▶ **WHAT YOU NEED TO DO**:
Your output should consist of the lines from the first line of the records below through the one with "1,1,$1+$1,$8,$9*", exactly, minus the pictures.

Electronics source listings
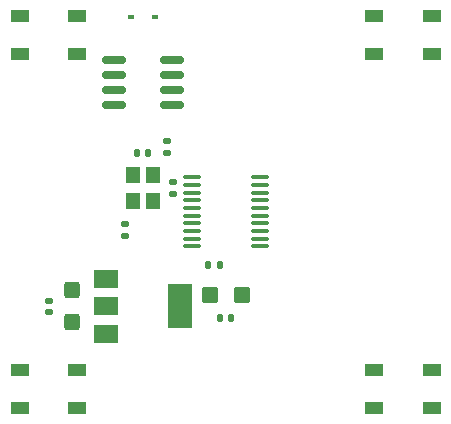
<source format=gbr>
%TF.GenerationSoftware,KiCad,Pcbnew,6.0.5+dfsg-1~bpo11+1*%
%TF.CreationDate,2022-08-22T22:12:17+00:00*%
%TF.ProjectId,LEDcube,4c454463-7562-4652-9e6b-696361645f70,rev?*%
%TF.SameCoordinates,Original*%
%TF.FileFunction,Paste,Top*%
%TF.FilePolarity,Positive*%
%FSLAX46Y46*%
G04 Gerber Fmt 4.6, Leading zero omitted, Abs format (unit mm)*
G04 Created by KiCad (PCBNEW 6.0.5+dfsg-1~bpo11+1) date 2022-08-22 22:12:17*
%MOMM*%
%LPD*%
G01*
G04 APERTURE LIST*
G04 Aperture macros list*
%AMRoundRect*
0 Rectangle with rounded corners*
0 $1 Rounding radius*
0 $2 $3 $4 $5 $6 $7 $8 $9 X,Y pos of 4 corners*
0 Add a 4 corners polygon primitive as box body*
4,1,4,$2,$3,$4,$5,$6,$7,$8,$9,$2,$3,0*
0 Add four circle primitives for the rounded corners*
1,1,$1+$1,$2,$3*
1,1,$1+$1,$4,$5*
1,1,$1+$1,$6,$7*
1,1,$1+$1,$8,$9*
0 Add four rect primitives between the rounded corners*
20,1,$1+$1,$2,$3,$4,$5,0*
20,1,$1+$1,$4,$5,$6,$7,0*
20,1,$1+$1,$6,$7,$8,$9,0*
20,1,$1+$1,$8,$9,$2,$3,0*%
G04 Aperture macros list end*
%ADD10RoundRect,0.140000X0.140000X0.170000X-0.140000X0.170000X-0.140000X-0.170000X0.140000X-0.170000X0*%
%ADD11R,1.500000X1.000000*%
%ADD12RoundRect,0.140000X0.170000X-0.140000X0.170000X0.140000X-0.170000X0.140000X-0.170000X-0.140000X0*%
%ADD13R,1.200000X1.400000*%
%ADD14RoundRect,0.100000X-0.637500X-0.100000X0.637500X-0.100000X0.637500X0.100000X-0.637500X0.100000X0*%
%ADD15R,0.600000X0.450000*%
%ADD16RoundRect,0.250000X0.425000X-0.450000X0.425000X0.450000X-0.425000X0.450000X-0.425000X-0.450000X0*%
%ADD17RoundRect,0.135000X-0.185000X0.135000X-0.185000X-0.135000X0.185000X-0.135000X0.185000X0.135000X0*%
%ADD18R,2.000000X1.500000*%
%ADD19R,2.000000X3.800000*%
%ADD20RoundRect,0.135000X0.185000X-0.135000X0.185000X0.135000X-0.185000X0.135000X-0.185000X-0.135000X0*%
%ADD21RoundRect,0.140000X-0.170000X0.140000X-0.170000X-0.140000X0.170000X-0.140000X0.170000X0.140000X0*%
%ADD22RoundRect,0.250000X-0.450000X-0.425000X0.450000X-0.425000X0.450000X0.425000X-0.450000X0.425000X0*%
%ADD23RoundRect,0.150000X-0.825000X-0.150000X0.825000X-0.150000X0.825000X0.150000X-0.825000X0.150000X0*%
%ADD24RoundRect,0.135000X0.135000X0.185000X-0.135000X0.185000X-0.135000X-0.185000X0.135000X-0.185000X0*%
G04 APERTURE END LIST*
D10*
%TO.C,C104*%
X100480000Y-109000000D03*
X99520000Y-109000000D03*
%TD*%
D11*
%TO.C,D105*%
X112550000Y-113400000D03*
X112550000Y-116600000D03*
X117450000Y-116600000D03*
X117450000Y-113400000D03*
%TD*%
D12*
%TO.C,C106*%
X91500000Y-102000000D03*
X91500000Y-101040000D03*
%TD*%
D13*
%TO.C,Y101*%
X93850000Y-99100000D03*
X93850000Y-96900000D03*
X92150000Y-96900000D03*
X92150000Y-99100000D03*
%TD*%
D10*
%TO.C,C105*%
X93460000Y-95000000D03*
X92500000Y-95000000D03*
%TD*%
D14*
%TO.C,U102*%
X97137500Y-97075000D03*
X97137500Y-97725000D03*
X97137500Y-98375000D03*
X97137500Y-99025000D03*
X97137500Y-99675000D03*
X97137500Y-100325000D03*
X97137500Y-100975000D03*
X97137500Y-101625000D03*
X97137500Y-102275000D03*
X97137500Y-102925000D03*
X102862500Y-102925000D03*
X102862500Y-102275000D03*
X102862500Y-101625000D03*
X102862500Y-100975000D03*
X102862500Y-100325000D03*
X102862500Y-99675000D03*
X102862500Y-99025000D03*
X102862500Y-98375000D03*
X102862500Y-97725000D03*
X102862500Y-97075000D03*
%TD*%
D15*
%TO.C,D101*%
X91950000Y-83500000D03*
X94050000Y-83500000D03*
%TD*%
D16*
%TO.C,C101*%
X87000000Y-109350000D03*
X87000000Y-106650000D03*
%TD*%
D17*
%TO.C,R103*%
X95500000Y-97500000D03*
X95500000Y-98520000D03*
%TD*%
D18*
%TO.C,U101*%
X89850000Y-105700000D03*
D19*
X96150000Y-108000000D03*
D18*
X89850000Y-108000000D03*
X89850000Y-110300000D03*
%TD*%
D11*
%TO.C,D104*%
X82550000Y-113400000D03*
X82550000Y-116600000D03*
X87450000Y-116600000D03*
X87450000Y-113400000D03*
%TD*%
%TO.C,D102*%
X112550000Y-83400000D03*
X112550000Y-86600000D03*
X117450000Y-86600000D03*
X117450000Y-83400000D03*
%TD*%
D20*
%TO.C,R102*%
X95000000Y-95010000D03*
X95000000Y-93990000D03*
%TD*%
D21*
%TO.C,C102*%
X85000000Y-107520000D03*
X85000000Y-108480000D03*
%TD*%
D22*
%TO.C,C103*%
X98650000Y-107000000D03*
X101350000Y-107000000D03*
%TD*%
D23*
%TO.C,U103*%
X90505000Y-87095000D03*
X90505000Y-88365000D03*
X90505000Y-89635000D03*
X90505000Y-90905000D03*
X95455000Y-90905000D03*
X95455000Y-89635000D03*
X95455000Y-88365000D03*
X95455000Y-87095000D03*
%TD*%
D24*
%TO.C,R101*%
X99500000Y-104500000D03*
X98480000Y-104500000D03*
%TD*%
D11*
%TO.C,D103*%
X82550000Y-83400000D03*
X82550000Y-86600000D03*
X87450000Y-86600000D03*
X87450000Y-83400000D03*
%TD*%
M02*

</source>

▶ **RESPONSE AREA**:
<source format=gbr>
%TF.GenerationSoftware,KiCad,Pcbnew,6.0.5+dfsg-1~bpo11+1*%
%TF.CreationDate,2022-08-22T22:12:17+00:00*%
%TF.ProjectId,LEDcube,4c454463-7562-4652-9e6b-696361645f70,rev?*%
%TF.SameCoordinates,Original*%
%TF.FileFunction,Paste,Top*%
%TF.FilePolarity,Positive*%
%FSLAX46Y46*%
G04 Gerber Fmt 4.6, Leading zero omitted, Abs format (unit mm)*
G04 Created by KiCad (PCBNEW 6.0.5+dfsg-1~bpo11+1) date 2022-08-22 22:12:17*
%MOMM*%
%LPD*%
G01*
G04 APERTURE LIST*
G04 Aperture macros list*
%AMRoundRect*
0 Rectangle with rounded corners*
0 $1 Rounding radius*
0 $2 $3 $4 $5 $6 $7 $8 $9 X,Y pos of 4 corners*
0 Add a 4 corners polygon primitive as box body*
4,1,4,$2,$3,$4,$5,$6,$7,$8,$9,$2,$3,0*
0 Add four circle primitives for the rounded corners*
1,1,$1+$1,$2,$3*
1,1,$1+$1,$4,$5*
1,1,$1+$1,$6,$7*
1,1,$1+$1,$8,$9*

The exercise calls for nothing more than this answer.